■ **WHAT TO DO**: Copy out the lines of the listing from its first line through the line containing "원하는 대학에 진학할", including both.

::: DATASET RECORDS

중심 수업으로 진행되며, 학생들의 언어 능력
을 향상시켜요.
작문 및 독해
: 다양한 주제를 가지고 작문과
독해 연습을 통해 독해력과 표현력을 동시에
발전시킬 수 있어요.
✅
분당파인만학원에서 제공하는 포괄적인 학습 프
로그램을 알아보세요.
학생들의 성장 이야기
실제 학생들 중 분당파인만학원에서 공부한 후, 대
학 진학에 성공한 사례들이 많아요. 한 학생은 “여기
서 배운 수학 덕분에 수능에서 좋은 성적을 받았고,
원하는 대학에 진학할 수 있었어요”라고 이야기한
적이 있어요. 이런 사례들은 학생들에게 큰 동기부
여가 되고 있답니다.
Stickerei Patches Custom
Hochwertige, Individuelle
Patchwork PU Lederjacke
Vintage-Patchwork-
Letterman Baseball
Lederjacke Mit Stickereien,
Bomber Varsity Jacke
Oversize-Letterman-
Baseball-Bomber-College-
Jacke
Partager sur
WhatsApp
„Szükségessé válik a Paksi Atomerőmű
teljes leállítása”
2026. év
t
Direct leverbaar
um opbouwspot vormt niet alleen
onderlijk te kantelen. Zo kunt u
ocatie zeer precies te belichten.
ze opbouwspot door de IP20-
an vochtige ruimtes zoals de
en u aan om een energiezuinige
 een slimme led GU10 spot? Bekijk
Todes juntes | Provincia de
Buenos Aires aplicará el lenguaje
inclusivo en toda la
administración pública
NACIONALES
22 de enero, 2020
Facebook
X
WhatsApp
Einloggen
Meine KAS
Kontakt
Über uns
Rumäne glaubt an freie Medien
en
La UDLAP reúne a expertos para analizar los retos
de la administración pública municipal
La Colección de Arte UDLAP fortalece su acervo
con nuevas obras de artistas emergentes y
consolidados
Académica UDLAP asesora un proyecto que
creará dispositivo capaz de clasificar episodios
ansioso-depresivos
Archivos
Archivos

::::::

■ **TASK ANSWER**:
중심 수업으로 진행되며, 학생들의 언어 능력
을 향상시켜요.
작문 및 독해
: 다양한 주제를 가지고 작문과
독해 연습을 통해 독해력과 표현력을 동시에
발전시킬 수 있어요.
✅
분당파인만학원에서 제공하는 포괄적인 학습 프
로그램을 알아보세요.
학생들의 성장 이야기
실제 학생들 중 분당파인만학원에서 공부한 후, 대
학 진학에 성공한 사례들이 많아요. 한 학생은 “여기
서 배운 수학 덕분에 수능에서 좋은 성적을 받았고,
원하는 대학에 진학할 수 있었어요”라고 이야기한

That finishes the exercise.